▽

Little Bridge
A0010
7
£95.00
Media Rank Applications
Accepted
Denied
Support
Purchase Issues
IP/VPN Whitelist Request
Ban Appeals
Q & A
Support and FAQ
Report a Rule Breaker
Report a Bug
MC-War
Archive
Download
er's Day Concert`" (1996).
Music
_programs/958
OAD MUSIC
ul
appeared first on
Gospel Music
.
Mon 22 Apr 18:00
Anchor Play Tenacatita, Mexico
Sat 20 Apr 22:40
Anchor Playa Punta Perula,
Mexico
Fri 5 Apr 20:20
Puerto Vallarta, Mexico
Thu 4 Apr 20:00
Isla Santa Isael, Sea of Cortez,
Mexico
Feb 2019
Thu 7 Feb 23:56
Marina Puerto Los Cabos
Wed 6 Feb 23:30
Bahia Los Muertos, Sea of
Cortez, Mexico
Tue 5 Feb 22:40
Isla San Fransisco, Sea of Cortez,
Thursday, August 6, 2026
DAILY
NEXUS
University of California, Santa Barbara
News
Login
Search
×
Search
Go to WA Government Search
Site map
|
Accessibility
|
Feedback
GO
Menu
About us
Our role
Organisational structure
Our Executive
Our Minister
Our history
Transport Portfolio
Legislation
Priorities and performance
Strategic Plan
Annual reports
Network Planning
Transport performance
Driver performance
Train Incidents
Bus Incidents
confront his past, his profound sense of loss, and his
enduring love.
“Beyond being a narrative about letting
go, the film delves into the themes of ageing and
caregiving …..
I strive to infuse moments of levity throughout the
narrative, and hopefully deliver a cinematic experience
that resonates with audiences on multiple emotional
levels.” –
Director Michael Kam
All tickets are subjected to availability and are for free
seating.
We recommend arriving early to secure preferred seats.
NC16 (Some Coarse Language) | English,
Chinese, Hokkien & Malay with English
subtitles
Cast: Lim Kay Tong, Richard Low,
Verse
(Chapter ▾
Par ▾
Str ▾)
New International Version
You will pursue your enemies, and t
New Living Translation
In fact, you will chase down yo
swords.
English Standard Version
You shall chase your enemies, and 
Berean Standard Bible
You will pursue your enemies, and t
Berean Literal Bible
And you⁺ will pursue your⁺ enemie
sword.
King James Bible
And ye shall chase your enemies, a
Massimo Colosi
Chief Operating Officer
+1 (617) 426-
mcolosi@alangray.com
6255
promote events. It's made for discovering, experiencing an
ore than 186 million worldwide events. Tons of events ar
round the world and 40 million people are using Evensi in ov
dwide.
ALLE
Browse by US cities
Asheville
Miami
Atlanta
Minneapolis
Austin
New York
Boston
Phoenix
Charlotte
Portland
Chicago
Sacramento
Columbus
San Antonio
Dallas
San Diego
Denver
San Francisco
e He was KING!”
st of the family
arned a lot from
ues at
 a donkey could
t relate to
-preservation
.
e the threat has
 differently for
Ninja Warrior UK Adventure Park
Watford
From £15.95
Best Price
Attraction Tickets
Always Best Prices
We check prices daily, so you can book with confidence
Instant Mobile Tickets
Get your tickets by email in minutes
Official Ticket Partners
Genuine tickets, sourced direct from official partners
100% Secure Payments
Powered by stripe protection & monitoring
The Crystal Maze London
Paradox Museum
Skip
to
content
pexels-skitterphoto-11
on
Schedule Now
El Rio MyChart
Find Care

△

* _Assigned task_
The lines you need are those holding the word "English"; copy each of them from the material above.

* _Your solution_
NC16 (Some Coarse Language) | English,
Chinese, Hokkien & Malay with English
English Standard Version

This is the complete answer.